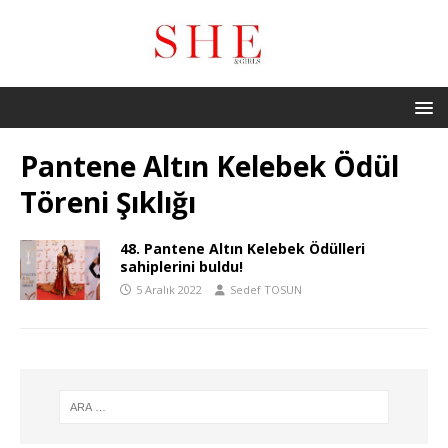
Pantene Altın Kelebek Ödül
Töreni Şıklığı
48. Pantene Altın Kelebek Ödülleri
sahiplerini buldu!
5 Aralık 2022
Sedef TOSUN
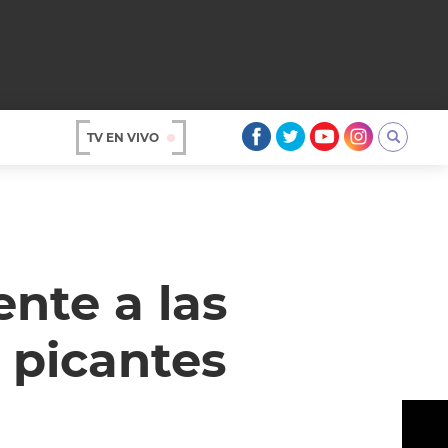
TV EN VIVO
AR
ente a las
 picantes
OS
A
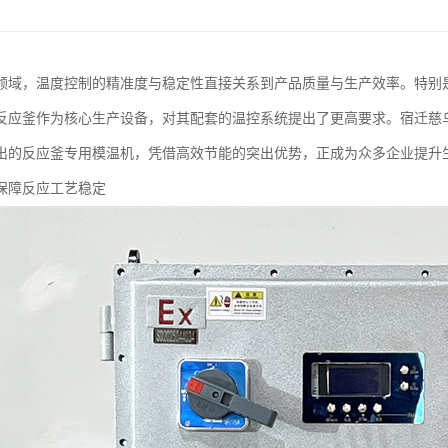
领域，温度控制的精准度与稳定性直接关系到产品质量与生产效率。特别
反应釜作为核心生产设备，对其配套的温控系统提出了更高要求。宿迁慈
出的反应釜专用模温机，凭借高效节能的突出优势，正成为众多企业提升
保障反应工艺稳定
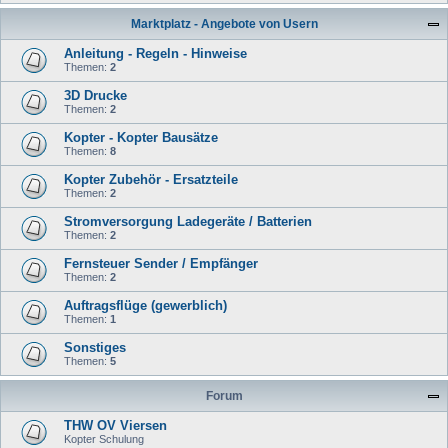
Marktplatz - Angebote von Usern
Anleitung - Regeln - Hinweise
Themen:
2
3D Drucke
Themen:
2
Kopter - Kopter Bausätze
Themen:
8
Kopter Zubehör - Ersatzteile
Themen:
2
Stromversorgung Ladegeräte / Batterien
Themen:
2
Fernsteuer Sender / Empfänger
Themen:
2
Auftragsflüge (gewerblich)
Themen:
1
Sonstiges
Themen:
5
Forum
THW OV Viersen
Kopter Schulung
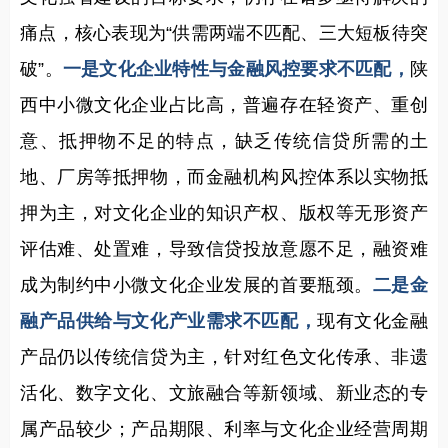
痛点，核心表现为“供需两端不匹配、三大短板待突
破”。
一是文化企业特性与金融风控要求不匹配，
陕
西中小微文化企业占比高，普遍存在轻资产、重创
意、抵押物不足的特点，缺乏传统信贷所需的土
地、厂房等抵押物，而金融机构风控体系以实物抵
押为主，对文化企业的知识产权、版权等无形资产
评估难、处置难，导致信贷投放意愿不足，融资难
成为制约中小微文化企业发展的首要瓶颈。
二是金
融产品供给与文化产业需求不匹配，
现有文化金融
产品仍以传统信贷为主，针对红色文化传承、非遗
活化、数字文化、文旅融合等新领域、新业态的专
属产品较少；产品期限、利率与文化企业经营周期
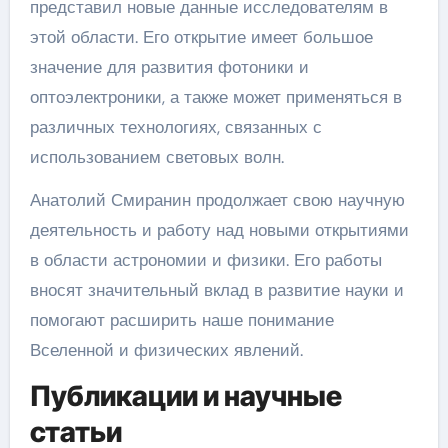
представил новые данные исследователям в
этой области. Его открытие имеет большое
значение для развития фотоники и
оптоэлектроники, а также может применяться в
различных технологиях, связанных с
использованием световых волн.
Анатолий Смиранин продолжает свою научную
деятельность и работу над новыми открытиями
в области астрономии и физики. Его работы
вносят значительный вклад в развитие науки и
помогают расширить наше понимание
Вселенной и физических явлений.
Публикации и научные
статьи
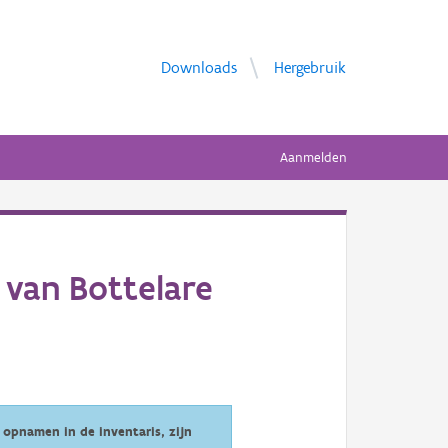
Downloads
Hergebruik
Aanmelden
 van Bottelare
opnamen in de inventaris, zijn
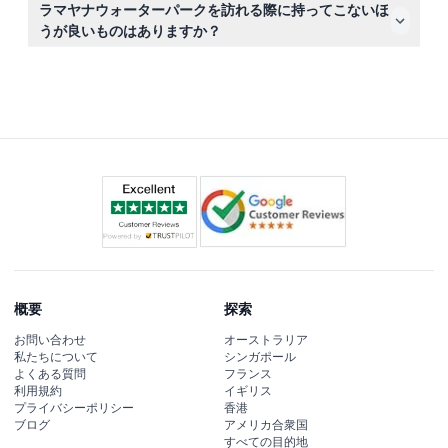
ラマヤナウォーターパークを訪れる際に持ってこないほ
約した日付と時間にご利用ください。
うが良いものはありますか？
安全で楽しい訪問のために、金属製アクセサリーや携帯電
話などの貴重品は持ち込まないでください。荷物はロッカ
ーに安全に収納できます。
概要
探索
お問い合わせ
オーストラリア
私たちについて
シンガポール
よくある質問
フランス
利用規約
イギリス
プライバシーポリシー
香港
ブログ
アメリカ合衆国
すべての目的地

_ _ _ _ _

**Work to complete**
In the listing above, identify every line that contains the string "области" and copy each of those lines. Case counts.

**Written response**
этой области. Его открытие имеет большое
в области астрономии и физики. Его работы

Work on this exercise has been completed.